When the Guardrails Held and the Attack Still Worked

Analysis of over 1,000 recovered AI agent sessions from a real attacker's working directory reveals how AI-assisted intrusions actually operate. The attacker bypassed AI safety guardrails not through technical jailbreaks, but by simply framing each session as an authorized red-team exercise. Across 1,000+ malicious sessions, only a handful of policy violations were raised. The attacker exploited known, published CVEs (CitrixBleed 2, Ghostscript, Livewire) rather than novel zero-days, using AI to automate reconnaissance and exploitation at scale. The core argument: model-side guardrails are insufficient because they operate inside the conversation where intent can be freely asserted. Independent verification — a layer that evaluates what code actually does rather than what the prompt claims — is the structural defense needed. The attacker was ultimately identified not by AI safeguards but by his own carelessness, having used the same agent to polish his resume containing his real identity.

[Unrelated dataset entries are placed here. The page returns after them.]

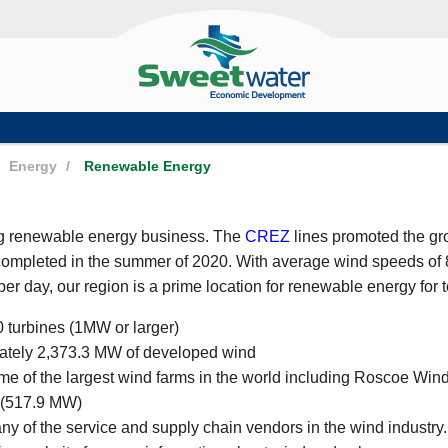
Energy
/
Renewable Energy
ng renewable energy business. The
CREZ
lines promoted the gr
ompleted in the summer of 2020. With average wind speeds of 
er day, our region is a prime location for renewable energy for 
turbines (1MW or larger)
ately 2,373.3 MW of developed wind
me of the largest wind farms in the world including Roscoe W
 (517.9 MW)
 of the service and supply chain vendors in the wind industry.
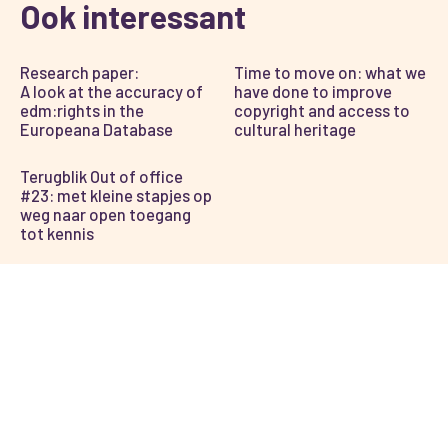
Ook interessant
Research paper:
Time to move on: what we
A look at the accuracy of
have done to improve
edm:rights in the
copyright and access to
Europeana Database
cultural heritage
Terugblik Out of office
#23: met kleine stapjes op
weg naar open toegang
tot kennis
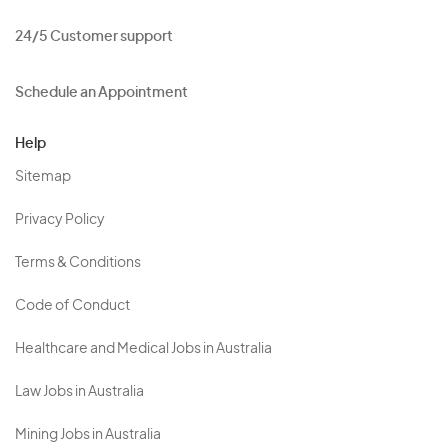
24/5 Customer support
Schedule an Appointment
Help
Sitemap
Privacy Policy
Terms & Conditions
Code of Conduct
Healthcare and Medical Jobs in Australia
Law Jobs in Australia
Mining Jobs in Australia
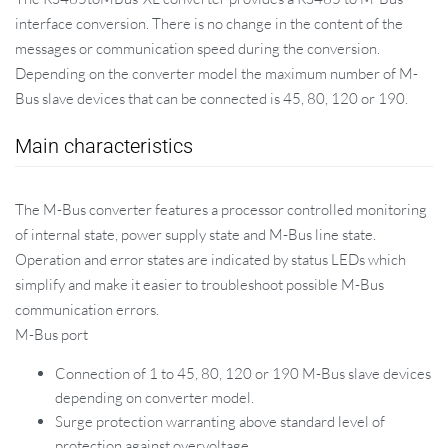
interface conversion. There is no change in the content of the
messages or communication speed during the conversion.
Depending on the converter model the maximum number of M-
Bus slave devices that can be connected is 45, 80, 120 or 190.
Main characteristics
The M-Bus converter features a processor controlled monitoring
of internal state, power supply state and M-Bus line state.
Operation and error states are indicated by status LEDs which
simplify and make it easier to troubleshoot possible M-Bus
communication errors.
M-Bus port
Connection of 1 to 45, 80, 120 or 190 M-Bus slave devices
depending on converter model.
Surge protection warranting above standard level of
protection against overvoltage.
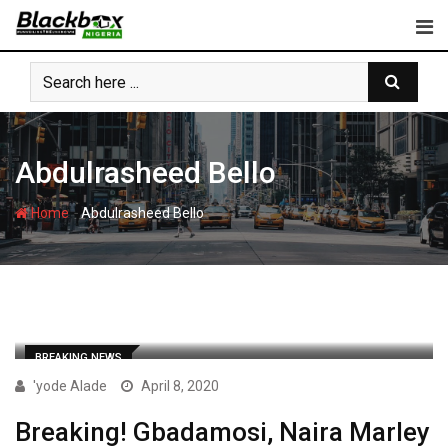
Skip
to
content
Abdulrasheed Bello
-
Home
Abdulrasheed Bello
BREAKING NEWS
'yode Alade
April 8, 2020
Breaking! Gbadamosi, Naira Marley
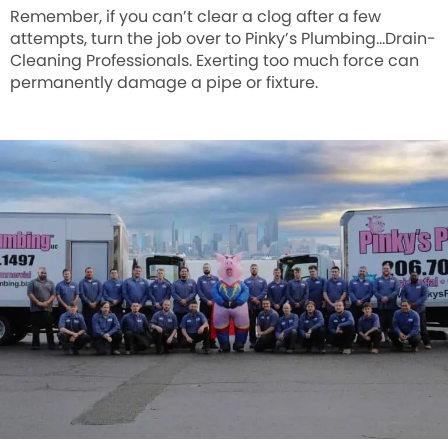
Remember, if you can’t clear a clog after a few
attempts, turn the job over to Pinky’s Plumbing…Drain-
Cleaning Professionals. Exerting too much force can
permanently damage a pipe or fixture.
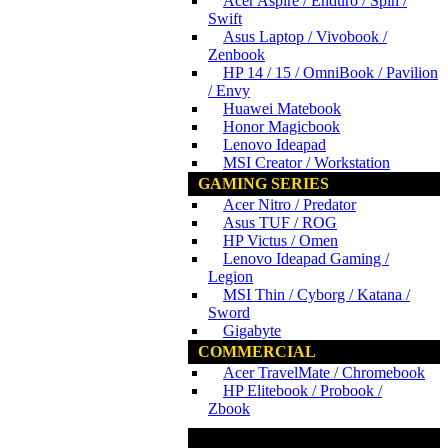
Acer Aspire / Enduro / Spin /
Swift
Asus Laptop / Vivobook /
Zenbook
HP 14 / 15 / OmniBook / Pavilion
/ Envy
Huawei Matebook
Honor Magicbook
Lenovo Ideapad
MSI Creator / Workstation
GAMING SERIES
Acer Nitro / Predator
Asus TUF / ROG
HP Victus / Omen
Lenovo Ideapad Gaming /
Legion
MSI Thin / Cyborg / Katana /
Sword
Gigabyte
COMMERCIAL
Acer TravelMate / Chromebook
HP Elitebook / Probook /
Zbook
www.ncs.com.my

Supreme Court will hear Apple's appeal over App Store contempt finding in Epic case

The US Supreme Court has agreed to hear Apple's appeal of a contempt finding stemming from its legal battle with Epic Games over App Store fees. Lower courts found Apple willfully defied a 2021 order requiring it to allow developers to direct users to external payment options. Apple complied but imposed a 27% commission on external-link purchases, which courts ruled effectively nullified the order. The Ninth Circuit upheld the contempt finding but said a full ban on commissions went too far, allowing Apple to charge fees 'genuinely and reasonably necessary' for coordinating external purchases. The Supreme Court will hear the case in its October term, with a ruling expected by June 2027. The outcome could set global precedent for how Apple manages App Store fees, with regulators in the EU, Brazil, India, and the UK all watching closely.

iPhone 18 Pro supplier list and parts exposed in Tata data leak

A ransomware group called World Leaks has published files stolen from Tata Electronics, Apple's manufacturing partner in India, exposing iPhone 18 Pro component lists, supplier names, and photographs from drop tests. The leaked bill of materials reveals Apple's supplier architecture — including where it sources from multiple vendors for bargaining leverage and where single-source dependencies create supply chain vulnerabilities. The breach is the second ransomware incident involving Tata, following an earlier claim of stolen Apple and Tesla trade secrets. Apple is investigating alongside Tata, but the supplier maps are already public, posing competitive and strategic risks beyond a typical privacy incident.